December 27th, 2012 by Robert Franklin, Esq.
Rigorous social science demonstrates that claims of domestic violence are the all-purpose “out” for mothers seeking to deny custody to the fathers of their children.  Here’s a piece I posted last year on some of that research.  The two researchers, economist Douglas Allen and law professor Margaret Brinig, studied what happened after the State of Oregon passed a statute whose purpose was to increase the percentage of awards of joint custody in divorces involving children.  They found that, much to their surprise, the law had little impact.  In fact, rates of joint custody didn’t change in the five years after the law was passed.

What happened?  In a nutshell, mothers increased their claims of domestic violence enabling them to thwart fathers’ desire for greater contact with their children.  They did that rather than, for example, trading lowered spousal or child support in exchange for keeping Dad out of the children’s lives.  Stated another way, a claim of domestic violence allowed mothers to keep the kids and the money too.   Unsurprisingly, they increased their claims of DV in order to accomplish that purpose.

***

#### [Exercise]
Please repeat a stretch of the post on Oregon's joint custody law word for word, beginning at the words that have "December 27th, 2012" and stopping after "law was passed.". The entries after this are separate from the post on Oregon's joint custody law.

***

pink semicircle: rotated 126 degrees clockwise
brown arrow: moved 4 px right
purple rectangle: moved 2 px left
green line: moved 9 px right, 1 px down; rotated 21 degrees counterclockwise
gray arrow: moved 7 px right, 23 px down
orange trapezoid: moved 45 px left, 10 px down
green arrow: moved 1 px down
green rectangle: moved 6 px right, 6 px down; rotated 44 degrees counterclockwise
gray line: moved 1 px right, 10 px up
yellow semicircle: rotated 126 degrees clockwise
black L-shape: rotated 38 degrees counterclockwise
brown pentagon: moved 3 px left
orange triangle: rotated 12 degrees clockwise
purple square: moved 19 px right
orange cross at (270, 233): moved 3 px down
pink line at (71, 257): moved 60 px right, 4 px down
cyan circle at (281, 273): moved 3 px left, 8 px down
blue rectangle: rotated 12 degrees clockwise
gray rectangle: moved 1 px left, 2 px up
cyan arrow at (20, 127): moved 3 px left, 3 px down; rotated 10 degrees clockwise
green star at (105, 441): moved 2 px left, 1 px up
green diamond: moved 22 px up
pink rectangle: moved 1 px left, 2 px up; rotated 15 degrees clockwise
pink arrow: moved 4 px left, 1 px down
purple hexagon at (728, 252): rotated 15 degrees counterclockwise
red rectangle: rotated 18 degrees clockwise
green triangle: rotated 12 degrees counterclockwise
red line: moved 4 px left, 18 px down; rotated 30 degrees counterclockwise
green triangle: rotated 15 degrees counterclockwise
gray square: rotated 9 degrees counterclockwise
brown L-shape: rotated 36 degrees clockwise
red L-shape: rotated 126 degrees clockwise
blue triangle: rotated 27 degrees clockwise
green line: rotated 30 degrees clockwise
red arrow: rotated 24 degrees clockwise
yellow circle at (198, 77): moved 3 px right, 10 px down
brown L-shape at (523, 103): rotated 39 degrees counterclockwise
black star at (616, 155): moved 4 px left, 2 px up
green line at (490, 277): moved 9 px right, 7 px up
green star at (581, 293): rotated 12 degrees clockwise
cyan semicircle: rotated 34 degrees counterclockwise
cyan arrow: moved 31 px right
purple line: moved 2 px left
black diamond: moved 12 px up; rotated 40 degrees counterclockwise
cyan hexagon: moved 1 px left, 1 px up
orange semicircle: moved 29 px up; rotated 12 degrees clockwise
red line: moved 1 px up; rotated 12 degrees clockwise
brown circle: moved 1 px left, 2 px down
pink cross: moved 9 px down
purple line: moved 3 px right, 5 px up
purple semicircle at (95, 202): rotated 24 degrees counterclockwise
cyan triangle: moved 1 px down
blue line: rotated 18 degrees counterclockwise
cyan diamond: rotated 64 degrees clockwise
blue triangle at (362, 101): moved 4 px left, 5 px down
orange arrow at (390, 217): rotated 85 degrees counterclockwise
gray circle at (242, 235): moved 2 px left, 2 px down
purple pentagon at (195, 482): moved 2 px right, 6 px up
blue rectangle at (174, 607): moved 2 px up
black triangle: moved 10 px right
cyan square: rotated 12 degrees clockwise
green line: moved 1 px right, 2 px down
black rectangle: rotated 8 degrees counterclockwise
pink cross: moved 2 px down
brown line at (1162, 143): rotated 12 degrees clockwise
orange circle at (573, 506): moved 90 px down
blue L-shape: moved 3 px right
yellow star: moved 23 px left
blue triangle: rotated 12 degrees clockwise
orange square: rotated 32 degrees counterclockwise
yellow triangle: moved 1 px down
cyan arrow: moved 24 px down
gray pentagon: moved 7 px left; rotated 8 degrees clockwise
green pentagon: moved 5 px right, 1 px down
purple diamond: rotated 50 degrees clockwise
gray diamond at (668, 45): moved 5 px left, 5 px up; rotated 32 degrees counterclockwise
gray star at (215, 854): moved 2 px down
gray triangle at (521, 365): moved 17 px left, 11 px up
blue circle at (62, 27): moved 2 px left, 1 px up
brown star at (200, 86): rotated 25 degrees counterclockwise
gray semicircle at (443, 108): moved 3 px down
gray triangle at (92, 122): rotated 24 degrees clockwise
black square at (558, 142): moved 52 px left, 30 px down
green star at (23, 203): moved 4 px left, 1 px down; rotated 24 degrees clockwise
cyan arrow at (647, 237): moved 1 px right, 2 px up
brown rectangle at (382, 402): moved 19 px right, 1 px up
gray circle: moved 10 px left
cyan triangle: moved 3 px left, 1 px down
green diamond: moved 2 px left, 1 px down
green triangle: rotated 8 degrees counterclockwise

***

#### [Complete answer]
December 27th, 2012 by Robert Franklin, Esq.
Rigorous social science demonstrates that claims of domestic violence are the all-purpose “out” for mothers seeking to deny custody to the fathers of their children.  Here’s a piece I posted last year on some of that research.  The two researchers, economist Douglas Allen and law professor Margaret Brinig, studied what happened after the State of Oregon passed a statute whose purpose was to increase the percentage of awards of joint custody in divorces involving children.  They found that, much to their surprise, the law had little impact.  In fact, rates of joint custody didn’t change in the five years after the law was passed.